The power of attorney creates power in a designated person (not necessarily a lawyer) to handle one's affairs in the event of incapacitation or mental incompetence. Car accidents, illness, or other catastrophe can cause a person to be incapacitated and in such a scenario it may be important to have one's interests represented. For example, if a person is incapacitated and then unable to get the insurance proceeds they are entitled to, such a person may require a person with power of attorney to advocate for them.

A power of attorney does not mean that you necessarily grant power to your attorney. For estate planning purposes, "Power of Attorney" refers to two specific powers. First, power of attorney for health care. Second, the power of attorney for finances.

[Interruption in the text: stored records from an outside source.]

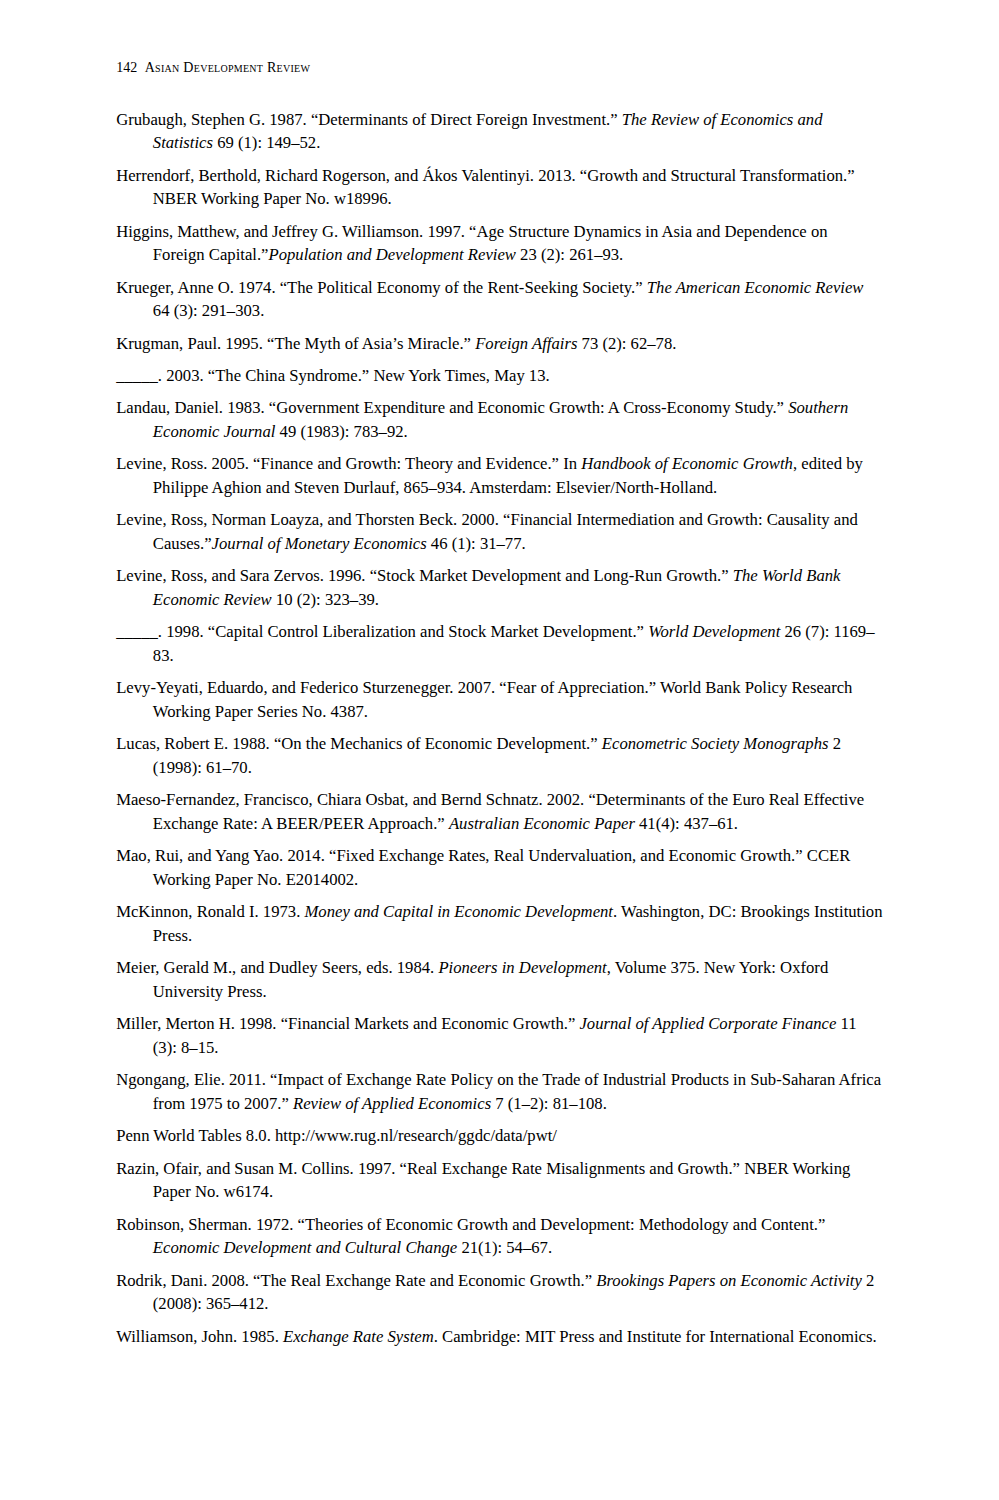142 Asian Development Review
Grubaugh, Stephen G. 1987. “Determinants of Direct Foreign Investment.” The Review of Economics and Statistics 69 (1): 149–52.
Herrendorf, Berthold, Richard Rogerson, and Ákos Valentinyi. 2013. “Growth and Structural Transformation.” NBER Working Paper No. w18996.
Higgins, Matthew, and Jeffrey G. Williamson. 1997. “Age Structure Dynamics in Asia and Dependence on Foreign Capital.”Population and Development Review 23 (2): 261–93.
Krueger, Anne O. 1974. “The Political Economy of the Rent-Seeking Society.” The American Economic Review 64 (3): 291–303.
Krugman, Paul. 1995. “The Myth of Asia’s Miracle.” Foreign Affairs 73 (2): 62–78.
_____. 2003. “The China Syndrome.” New York Times, May 13.
Landau, Daniel. 1983. “Government Expenditure and Economic Growth: A Cross-Economy Study.” Southern Economic Journal 49 (1983): 783–92.
Levine, Ross. 2005. “Finance and Growth: Theory and Evidence.” In Handbook of Economic Growth, edited by Philippe Aghion and Steven Durlauf, 865–934. Amsterdam: Elsevier/North-Holland.
Levine, Ross, Norman Loayza, and Thorsten Beck. 2000. “Financial Intermediation and Growth: Causality and Causes.”Journal of Monetary Economics 46 (1): 31–77.
Levine, Ross, and Sara Zervos. 1996. “Stock Market Development and Long-Run Growth.” The World Bank Economic Review 10 (2): 323–39.
_____. 1998. “Capital Control Liberalization and Stock Market Development.” World Development 26 (7): 1169–83.
Levy-Yeyati, Eduardo, and Federico Sturzenegger. 2007. “Fear of Appreciation.” World Bank Policy Research Working Paper Series No. 4387.
Lucas, Robert E. 1988. “On the Mechanics of Economic Development.” Econometric Society Monographs 2 (1998): 61–70.
Maeso-Fernandez, Francisco, Chiara Osbat, and Bernd Schnatz. 2002. “Determinants of the Euro Real Effective Exchange Rate: A BEER/PEER Approach.” Australian Economic Paper 41(4): 437–61.
Mao, Rui, and Yang Yao. 2014. “Fixed Exchange Rates, Real Undervaluation, and Economic Growth.” CCER Working Paper No. E2014002.
McKinnon, Ronald I. 1973. Money and Capital in Economic Development. Washington, DC: Brookings Institution Press.
Meier, Gerald M., and Dudley Seers, eds. 1984. Pioneers in Development, Volume 375. New York: Oxford University Press.
Miller, Merton H. 1998. “Financial Markets and Economic Growth.” Journal of Applied Corporate Finance 11 (3): 8–15.
Ngongang, Elie. 2011. “Impact of Exchange Rate Policy on the Trade of Industrial Products in Sub-Saharan Africa from 1975 to 2007.” Review of Applied Economics 7 (1–2): 81–108.
Penn World Tables 8.0. http://www.rug.nl/research/ggdc/data/pwt/
Razin, Ofair, and Susan M. Collins. 1997. “Real Exchange Rate Misalignments and Growth.” NBER Working Paper No. w6174.
Robinson, Sherman. 1972. “Theories of Economic Growth and Development: Methodology and Content.” Economic Development and Cultural Change 21(1): 54–67.
Rodrik, Dani. 2008. “The Real Exchange Rate and Economic Growth.” Brookings Papers on Economic Activity 2 (2008): 365–412.
Williamson, John. 1985. Exchange Rate System. Cambridge: MIT Press and Institute for International Economics.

A power of attorney for health care gives the designated party the right to make health care decisions on one's behalf. The power of attorney for finance enables the designated person to make financial decisions. This includes the power to write personal checks.

Powers of attorney are a necessary addition to both wills and trusts.

LIVING WILLS

Living wills, often referred to as Health Care Directives, instruct the health care provider as to the person's wishes for treatment in the event of incapacitation. In wake of Terri Schiavo, such documents are becoming more common to ensure one's wishes are satisfied in the event of tragedy, and to prevent family-infighting as also witnessed by the Terri Schiavo case.

If you are incapacitated, your living will forces your healthcare provider to abide by your treatment wishes. Further, your living will can designate persons who can speak on your behalf in situations that the living will does not cover.